#### Exercise data ####

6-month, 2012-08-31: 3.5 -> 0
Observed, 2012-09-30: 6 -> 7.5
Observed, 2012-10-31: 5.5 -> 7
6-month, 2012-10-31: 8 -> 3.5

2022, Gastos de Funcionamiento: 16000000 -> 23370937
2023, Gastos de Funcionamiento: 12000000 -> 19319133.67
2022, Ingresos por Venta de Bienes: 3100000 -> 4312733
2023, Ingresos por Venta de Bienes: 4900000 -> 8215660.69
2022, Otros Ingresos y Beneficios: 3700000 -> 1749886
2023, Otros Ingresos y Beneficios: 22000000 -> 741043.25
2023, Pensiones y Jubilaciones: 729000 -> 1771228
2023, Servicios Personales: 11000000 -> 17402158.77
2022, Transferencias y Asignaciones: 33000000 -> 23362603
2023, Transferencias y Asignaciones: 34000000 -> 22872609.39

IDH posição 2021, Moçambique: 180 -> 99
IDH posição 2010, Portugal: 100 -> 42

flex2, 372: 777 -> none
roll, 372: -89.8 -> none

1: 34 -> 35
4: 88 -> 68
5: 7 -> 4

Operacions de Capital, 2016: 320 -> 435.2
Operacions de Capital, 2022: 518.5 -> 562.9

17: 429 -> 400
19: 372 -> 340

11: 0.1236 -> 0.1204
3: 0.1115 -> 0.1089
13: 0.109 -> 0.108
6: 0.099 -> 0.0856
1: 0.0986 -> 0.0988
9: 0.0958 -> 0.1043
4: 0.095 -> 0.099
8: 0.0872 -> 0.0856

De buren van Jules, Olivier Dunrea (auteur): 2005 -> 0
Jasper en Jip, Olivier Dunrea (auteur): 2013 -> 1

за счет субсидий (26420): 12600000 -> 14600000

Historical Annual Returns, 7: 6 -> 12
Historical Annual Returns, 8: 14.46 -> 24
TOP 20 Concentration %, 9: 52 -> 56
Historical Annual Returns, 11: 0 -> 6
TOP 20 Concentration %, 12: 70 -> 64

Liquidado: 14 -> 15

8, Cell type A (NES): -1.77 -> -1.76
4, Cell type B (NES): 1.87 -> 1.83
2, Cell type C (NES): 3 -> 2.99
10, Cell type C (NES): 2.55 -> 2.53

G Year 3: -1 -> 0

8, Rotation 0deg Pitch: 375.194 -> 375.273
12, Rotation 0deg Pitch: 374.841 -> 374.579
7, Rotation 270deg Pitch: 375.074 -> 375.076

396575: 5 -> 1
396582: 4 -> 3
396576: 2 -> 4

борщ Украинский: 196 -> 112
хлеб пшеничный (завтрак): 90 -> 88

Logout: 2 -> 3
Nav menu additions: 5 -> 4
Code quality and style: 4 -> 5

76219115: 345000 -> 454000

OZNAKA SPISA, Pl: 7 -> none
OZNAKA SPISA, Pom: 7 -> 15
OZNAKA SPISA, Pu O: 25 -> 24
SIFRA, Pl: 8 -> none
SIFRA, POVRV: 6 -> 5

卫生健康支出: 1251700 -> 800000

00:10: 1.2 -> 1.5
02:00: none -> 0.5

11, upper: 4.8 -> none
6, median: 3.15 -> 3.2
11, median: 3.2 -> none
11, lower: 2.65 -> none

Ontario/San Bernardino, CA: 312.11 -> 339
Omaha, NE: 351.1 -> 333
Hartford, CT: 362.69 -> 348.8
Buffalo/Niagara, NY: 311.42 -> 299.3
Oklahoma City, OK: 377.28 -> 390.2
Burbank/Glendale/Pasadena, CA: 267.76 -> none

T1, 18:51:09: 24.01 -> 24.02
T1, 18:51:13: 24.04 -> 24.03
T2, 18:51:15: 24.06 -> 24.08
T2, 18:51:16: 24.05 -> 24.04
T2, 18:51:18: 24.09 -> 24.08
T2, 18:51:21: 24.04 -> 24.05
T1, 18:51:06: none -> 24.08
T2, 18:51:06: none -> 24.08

####

* About this task
Reproduce the entries above exactly, but only the lines between the line holding "SIFRA, POVRV: 6 -> 5" and the line holding "T2, 18:51:21: 24.04 -> 24.05", inclusive.

* Finished exercise
SIFRA, POVRV: 6 -> 5

卫生健康支出: 1251700 -> 800000

00:10: 1.2 -> 1.5
02:00: none -> 0.5

11, upper: 4.8 -> none
6, median: 3.15 -> 3.2
11, median: 3.2 -> none
11, lower: 2.65 -> none

Ontario/San Bernardino, CA: 312.11 -> 339
Omaha, NE: 351.1 -> 333
Hartford, CT: 362.69 -> 348.8
Buffalo/Niagara, NY: 311.42 -> 299.3
Oklahoma City, OK: 377.28 -> 390.2
Burbank/Glendale/Pasadena, CA: 267.76 -> none

T1, 18:51:09: 24.01 -> 24.02
T1, 18:51:13: 24.04 -> 24.03
T2, 18:51:15: 24.06 -> 24.08
T2, 18:51:16: 24.05 -> 24.04
T2, 18:51:18: 24.09 -> 24.08
T2, 18:51:21: 24.04 -> 24.05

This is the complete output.